(PROVIDED MATERIAL)
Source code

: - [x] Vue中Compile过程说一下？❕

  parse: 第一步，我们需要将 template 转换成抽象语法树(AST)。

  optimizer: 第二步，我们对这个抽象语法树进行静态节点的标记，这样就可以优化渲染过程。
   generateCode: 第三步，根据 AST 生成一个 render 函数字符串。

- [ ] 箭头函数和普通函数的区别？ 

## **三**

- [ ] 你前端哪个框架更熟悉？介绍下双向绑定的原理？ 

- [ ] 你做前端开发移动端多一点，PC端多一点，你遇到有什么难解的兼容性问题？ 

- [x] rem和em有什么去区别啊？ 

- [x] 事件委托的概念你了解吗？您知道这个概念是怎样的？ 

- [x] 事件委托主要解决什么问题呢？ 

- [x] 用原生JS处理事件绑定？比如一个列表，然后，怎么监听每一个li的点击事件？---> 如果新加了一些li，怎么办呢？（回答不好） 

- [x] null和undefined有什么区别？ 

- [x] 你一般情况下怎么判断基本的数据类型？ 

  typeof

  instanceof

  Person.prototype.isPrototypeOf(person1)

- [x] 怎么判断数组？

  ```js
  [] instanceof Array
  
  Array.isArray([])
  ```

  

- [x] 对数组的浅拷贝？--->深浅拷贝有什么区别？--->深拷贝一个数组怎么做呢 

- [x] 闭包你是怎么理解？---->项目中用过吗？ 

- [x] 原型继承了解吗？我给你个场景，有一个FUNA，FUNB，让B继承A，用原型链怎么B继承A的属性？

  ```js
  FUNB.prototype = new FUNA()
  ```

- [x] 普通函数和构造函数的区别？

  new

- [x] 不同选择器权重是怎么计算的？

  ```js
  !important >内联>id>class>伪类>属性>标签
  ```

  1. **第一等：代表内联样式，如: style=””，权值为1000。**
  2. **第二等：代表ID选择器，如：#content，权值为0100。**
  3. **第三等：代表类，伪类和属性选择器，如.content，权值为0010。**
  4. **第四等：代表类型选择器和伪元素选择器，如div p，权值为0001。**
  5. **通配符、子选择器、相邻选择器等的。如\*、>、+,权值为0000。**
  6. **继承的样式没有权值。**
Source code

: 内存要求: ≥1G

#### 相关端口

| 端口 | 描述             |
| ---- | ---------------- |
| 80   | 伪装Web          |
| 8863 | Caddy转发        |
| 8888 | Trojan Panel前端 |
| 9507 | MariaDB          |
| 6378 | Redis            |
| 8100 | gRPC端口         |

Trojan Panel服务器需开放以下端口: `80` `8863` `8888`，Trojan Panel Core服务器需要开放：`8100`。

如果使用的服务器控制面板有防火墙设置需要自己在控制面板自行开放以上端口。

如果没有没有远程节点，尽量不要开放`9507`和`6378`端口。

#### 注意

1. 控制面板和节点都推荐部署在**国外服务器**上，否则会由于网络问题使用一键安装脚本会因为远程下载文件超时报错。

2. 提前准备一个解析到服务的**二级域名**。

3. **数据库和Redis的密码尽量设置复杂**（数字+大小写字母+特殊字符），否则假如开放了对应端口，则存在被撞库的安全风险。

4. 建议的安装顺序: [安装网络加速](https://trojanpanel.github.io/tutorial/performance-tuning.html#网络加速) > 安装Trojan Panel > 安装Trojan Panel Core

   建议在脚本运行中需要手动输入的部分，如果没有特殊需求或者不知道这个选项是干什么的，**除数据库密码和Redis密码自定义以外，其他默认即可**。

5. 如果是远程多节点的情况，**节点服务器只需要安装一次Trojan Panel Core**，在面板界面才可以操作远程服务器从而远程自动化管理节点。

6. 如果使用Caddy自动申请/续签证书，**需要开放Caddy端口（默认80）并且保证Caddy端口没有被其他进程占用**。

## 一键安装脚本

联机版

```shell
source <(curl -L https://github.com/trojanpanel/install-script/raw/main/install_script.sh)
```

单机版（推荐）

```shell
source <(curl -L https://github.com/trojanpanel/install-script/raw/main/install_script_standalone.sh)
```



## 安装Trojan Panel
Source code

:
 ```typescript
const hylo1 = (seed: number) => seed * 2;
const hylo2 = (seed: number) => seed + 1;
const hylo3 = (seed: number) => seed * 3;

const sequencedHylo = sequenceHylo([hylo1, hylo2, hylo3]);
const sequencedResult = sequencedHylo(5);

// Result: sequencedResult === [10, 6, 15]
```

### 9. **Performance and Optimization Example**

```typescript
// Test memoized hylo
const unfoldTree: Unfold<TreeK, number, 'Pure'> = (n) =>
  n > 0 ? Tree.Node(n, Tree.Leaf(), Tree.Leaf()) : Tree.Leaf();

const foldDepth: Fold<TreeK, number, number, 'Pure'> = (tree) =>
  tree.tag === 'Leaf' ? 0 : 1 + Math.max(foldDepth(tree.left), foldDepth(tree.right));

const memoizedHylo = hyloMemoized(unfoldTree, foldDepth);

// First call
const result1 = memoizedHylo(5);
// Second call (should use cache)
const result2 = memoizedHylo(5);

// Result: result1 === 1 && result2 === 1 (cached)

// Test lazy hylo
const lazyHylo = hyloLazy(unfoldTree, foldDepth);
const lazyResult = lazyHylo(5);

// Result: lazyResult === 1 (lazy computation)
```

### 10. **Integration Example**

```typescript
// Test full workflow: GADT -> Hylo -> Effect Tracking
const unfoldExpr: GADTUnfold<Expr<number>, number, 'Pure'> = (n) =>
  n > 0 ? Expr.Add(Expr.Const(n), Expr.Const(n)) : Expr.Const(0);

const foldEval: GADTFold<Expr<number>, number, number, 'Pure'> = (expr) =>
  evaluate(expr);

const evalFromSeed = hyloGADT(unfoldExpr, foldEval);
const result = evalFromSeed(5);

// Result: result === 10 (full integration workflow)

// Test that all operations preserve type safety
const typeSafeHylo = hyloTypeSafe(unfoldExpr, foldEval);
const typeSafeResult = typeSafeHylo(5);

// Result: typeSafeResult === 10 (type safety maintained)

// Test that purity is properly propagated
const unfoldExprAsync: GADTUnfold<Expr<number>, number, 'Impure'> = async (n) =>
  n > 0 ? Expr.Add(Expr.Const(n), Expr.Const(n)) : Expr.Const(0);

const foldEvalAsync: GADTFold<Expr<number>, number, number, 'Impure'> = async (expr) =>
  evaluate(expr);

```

(EXERCISE)
Go through the lines above. Select every one that has the string "memoizedHylo".

(REPLY)
const memoizedHylo = hyloMemoized(unfoldTree, foldDepth);
const result1 = memoizedHylo(5);
const result2 = memoizedHylo(5);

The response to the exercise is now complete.